Sin dalle prime pagine, ci ritroviamo immersi nei ricordi di un periodo che tutti abbiamo vissuto, ci sorprendiamo a sorridere, a rivivere emozioni che credevamo perdute o dimenticate; Attia esplora la sua e la nostra memoria, facendo sì che le sue parole agiscano su di noi come “le madeleine di Proust”. È questa la forza dell’autore, la capacità di farci immedesimare, non tanto con Issour, ma con il ragazzino e la ragazzina che siamo stati e di riportarci alla mente momenti della nostra vita e sentimenti a cui avevamo smesso di pensare, dimenticando la persona che siamo stati.

===

• **COMPITO A**
Ricopia parola per parola il passo del brano da "Sin dalle prime" a "che siamo stati.".
• **COMPITO B**
Elenca tutti i nomi propri di persona o di personaggio che compaiono nel brano.
• **COMPITO C**
In base al brano, le seguenti affermazioni sono vere? Rispondi sì o no e cita le parole del testo che lo dimostrano.
(i) L'autore ci fa immedesimare soprattutto con Issour.
(ii) Le parole di Attia vengono paragonate alle madeleine di Proust.
(iii) I ricordi riguardano un periodo vissuto soltanto dall'autore.
L'elenco seguente proviene da un'altra fonte.

• **ESTRATTO DEI DATI**
===

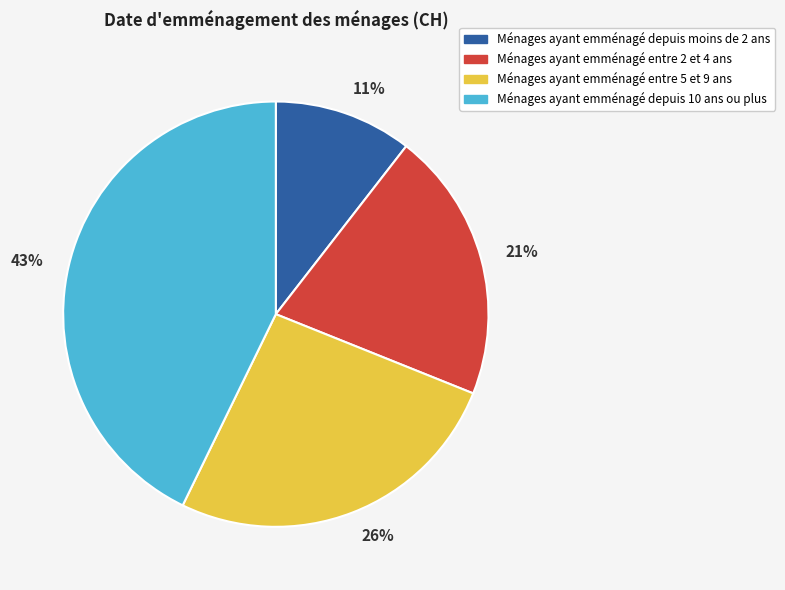

Is there any slice that represents more than half of the pie?

No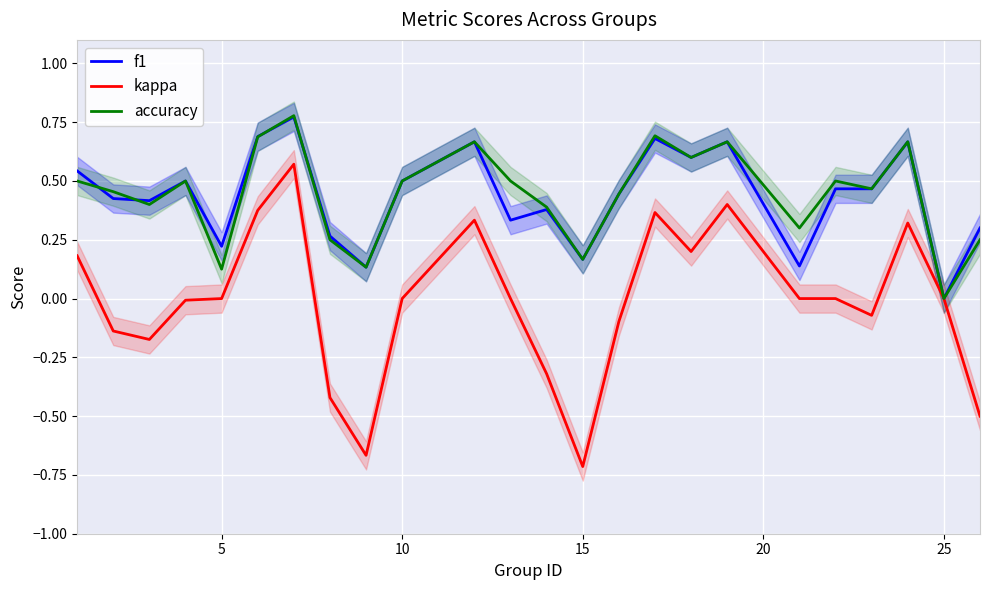

True or false: kappa and accuracy cross at least once.

False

===

• **RISPOSTA SCRITTA A**
Sin dalle prime pagine, ci ritroviamo immersi nei ricordi di un periodo che tutti abbiamo vissuto, ci sorprendiamo a sorridere, a rivivere emozioni che credevamo perdute o dimenticate; Attia esplora la sua e la nostra memoria, facendo sì che le sue parole agiscano su di noi come “le madeleine di Proust”. È questa la forza dell’autore, la capacità di farci immedesimare, non tanto con Issour, ma con il ragazzino e la ragazzina che siamo stati e di riportarci alla mente momenti della nostra vita e sentimenti a cui avevamo smesso di pensare, dimenticando la persona che siamo stati.

• **RISPOSTA SCRITTA B**
Attia, Proust, Issour

• **RISPOSTA SCRITTA C**
(i) No: "non tanto con Issour, ma con il ragazzino e la ragazzina che siamo stati"
(ii) Sì: "facendo sì che le sue parole agiscano su di noi come “le madeleine di Proust”"
(iii) No: "un periodo che tutti abbiamo vissuto"